The decision cuts down A-Rod's suspension by nearly 50 games after he was initially told he'd be benched for more than 200 games back in August. He appealed that suspension, which allowed him to finish out the 2013 season. But Rodriguez isn't taking even the reduced suspension sitting down.
In a statement released Saturday, Rodriguez said: "This is one man's decision, that was not put before a fair and impartial jury, [and] does not involve me having failed a single drug test." (Via Los Angeles Times)
Though back in 2009, he admitted to using PEDs between 2001 and 2003 while playing for the Texas Rangers. However, Saturday's ruling isn't related to that admission. (Via The New York Times)
It could have been a lot worse for A-Rod. Last summer, ABC reported Rodriguez was facing a possible lifetime ban from the game just days before he was handed down his initial suspension.

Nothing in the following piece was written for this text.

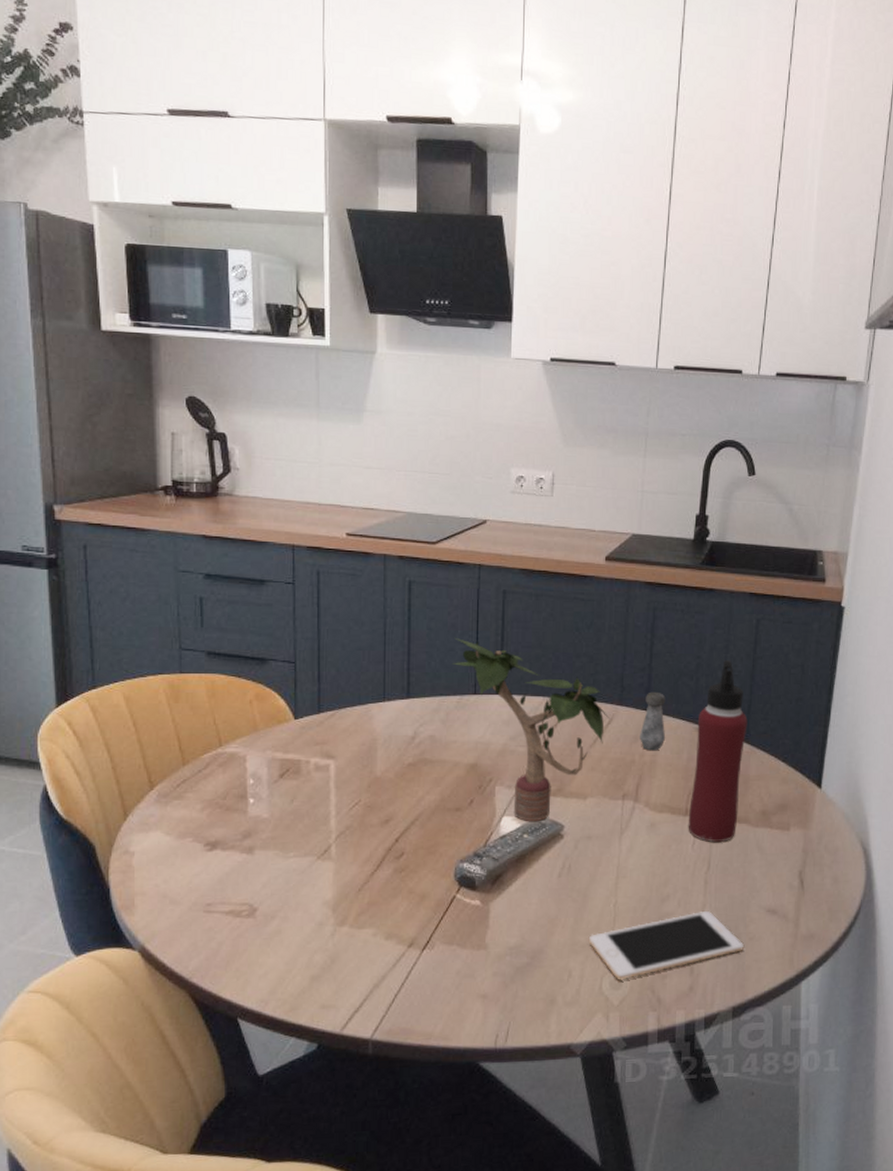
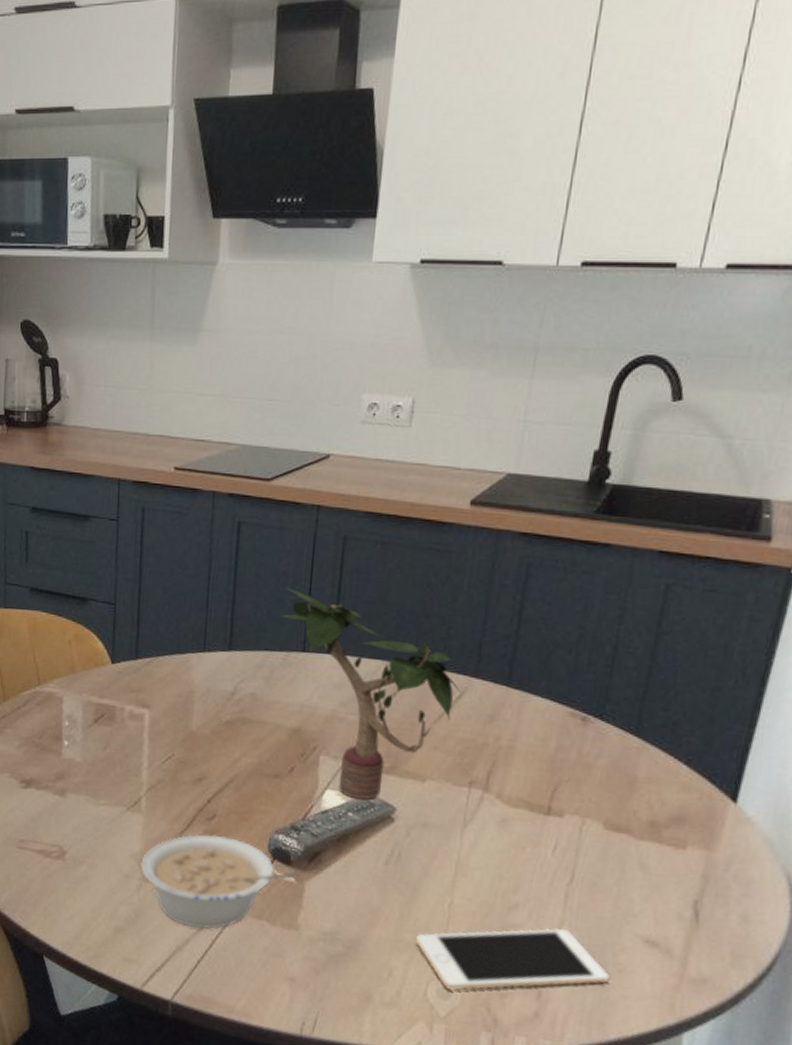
legume: none [334,871,485,964] -> present [140,834,300,929]
salt shaker: present [640,691,666,751] -> none [496,664,534,735]
water bottle: present [688,660,748,843] -> none [549,633,641,852]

So what does this suspension mean for the slugger's pocketbook? The Star-Ledger says he won't get paid the $25 million he was expected to make this season.
But the New York Daily News reports the Yankees have to pay A-Rod $3 million by Wednesday. It cited an unnamed who says that money is "locked up" and can't be taken away.
A-Rod says he'll appeal the case and take it to federal court. Either way, he's expected to make more than $60 million more before his 10-year contract is up in 2017.